XML Pipeline Definition Language introduced as Note
22:00, 28 Feb 2002 UTC | Simon St.Laurent

The W3C has released XML Pipeline Definition Language, which describes "the processing relationships between XML resources" as a Note.

Pipelining has been a popular term lately in XML discussions, with initiatives like XPipe and DSDL building models for how to pass XML between different kinds of processing. The Note focuses on particular set of issues managed by a single controller:

"A pipeline document specifies the inputs and outputs to XML processes and a pipeline controller uses this document to figure out the chain of processing that must be executed in order to get a particular result."

The syntax of the pipeline language owes a good deal to tools like make and Ant.
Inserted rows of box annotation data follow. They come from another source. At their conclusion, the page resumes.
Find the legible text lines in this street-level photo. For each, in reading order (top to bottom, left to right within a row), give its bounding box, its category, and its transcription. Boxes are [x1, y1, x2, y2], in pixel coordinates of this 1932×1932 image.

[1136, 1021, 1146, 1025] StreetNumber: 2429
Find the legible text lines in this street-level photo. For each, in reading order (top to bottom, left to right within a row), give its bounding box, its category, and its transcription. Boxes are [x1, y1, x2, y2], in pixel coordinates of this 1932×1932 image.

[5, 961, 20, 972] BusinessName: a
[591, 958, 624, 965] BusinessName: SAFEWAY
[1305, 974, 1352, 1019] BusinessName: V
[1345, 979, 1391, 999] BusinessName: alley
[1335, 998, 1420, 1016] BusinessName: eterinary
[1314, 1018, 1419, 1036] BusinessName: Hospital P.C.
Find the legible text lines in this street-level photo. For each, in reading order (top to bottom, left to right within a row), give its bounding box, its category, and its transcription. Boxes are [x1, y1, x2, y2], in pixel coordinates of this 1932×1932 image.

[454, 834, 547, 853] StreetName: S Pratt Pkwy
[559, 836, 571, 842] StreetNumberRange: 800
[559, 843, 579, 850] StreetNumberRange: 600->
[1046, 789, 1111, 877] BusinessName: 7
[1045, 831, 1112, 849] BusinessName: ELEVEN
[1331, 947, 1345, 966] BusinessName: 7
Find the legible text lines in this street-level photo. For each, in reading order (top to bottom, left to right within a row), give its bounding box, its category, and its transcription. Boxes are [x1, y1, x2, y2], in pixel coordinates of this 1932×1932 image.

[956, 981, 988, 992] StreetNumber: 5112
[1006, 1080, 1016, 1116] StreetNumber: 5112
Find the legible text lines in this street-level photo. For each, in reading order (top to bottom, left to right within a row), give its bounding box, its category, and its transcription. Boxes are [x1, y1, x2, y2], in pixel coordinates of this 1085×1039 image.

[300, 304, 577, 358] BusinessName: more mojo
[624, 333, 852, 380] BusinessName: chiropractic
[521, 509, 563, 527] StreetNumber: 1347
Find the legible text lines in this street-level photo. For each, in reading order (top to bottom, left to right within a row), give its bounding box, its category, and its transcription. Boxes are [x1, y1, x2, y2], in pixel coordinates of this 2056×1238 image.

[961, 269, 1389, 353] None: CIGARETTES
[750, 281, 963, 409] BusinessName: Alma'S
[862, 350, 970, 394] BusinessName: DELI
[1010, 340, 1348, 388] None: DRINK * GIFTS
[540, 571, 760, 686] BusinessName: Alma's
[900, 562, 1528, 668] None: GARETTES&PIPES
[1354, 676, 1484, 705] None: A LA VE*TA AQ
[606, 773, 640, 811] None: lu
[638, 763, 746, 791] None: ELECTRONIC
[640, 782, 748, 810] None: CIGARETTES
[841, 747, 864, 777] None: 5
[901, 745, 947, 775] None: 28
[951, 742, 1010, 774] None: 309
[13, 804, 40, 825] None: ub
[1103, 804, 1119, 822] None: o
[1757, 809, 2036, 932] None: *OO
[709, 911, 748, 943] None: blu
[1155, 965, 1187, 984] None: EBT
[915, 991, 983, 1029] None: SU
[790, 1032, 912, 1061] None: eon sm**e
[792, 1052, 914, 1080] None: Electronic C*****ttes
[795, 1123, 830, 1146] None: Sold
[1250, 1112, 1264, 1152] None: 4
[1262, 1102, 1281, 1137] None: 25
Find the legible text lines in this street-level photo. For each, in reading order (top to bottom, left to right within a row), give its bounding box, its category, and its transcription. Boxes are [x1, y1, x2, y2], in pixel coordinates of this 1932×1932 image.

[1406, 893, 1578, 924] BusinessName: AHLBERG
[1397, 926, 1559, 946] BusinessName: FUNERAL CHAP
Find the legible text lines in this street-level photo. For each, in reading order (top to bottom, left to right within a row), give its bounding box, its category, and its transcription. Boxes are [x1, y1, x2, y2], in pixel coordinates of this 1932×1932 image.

The Process Classification section defines categories of processing that can be controlled: constructive, augmenting, inspection, extraction, and packaging.

Pipeline definitions might prove to be useful in conjunction with RDDL providing more detail than RDDL about how different parts interact. In some ways this specification is similar to XML Processing Description Language (XPDL), a long-obsolete proposal written by the author of this article. RDDL and this Note represent different pieces of the problem XPDL tried to solve (and assume the initial XML parse is complete), and each solves their piece more completely than did XPDL.

In some ways this may represent the return of the banished SGML declaration, but the use cases and example suggest that this may be quite reasonable.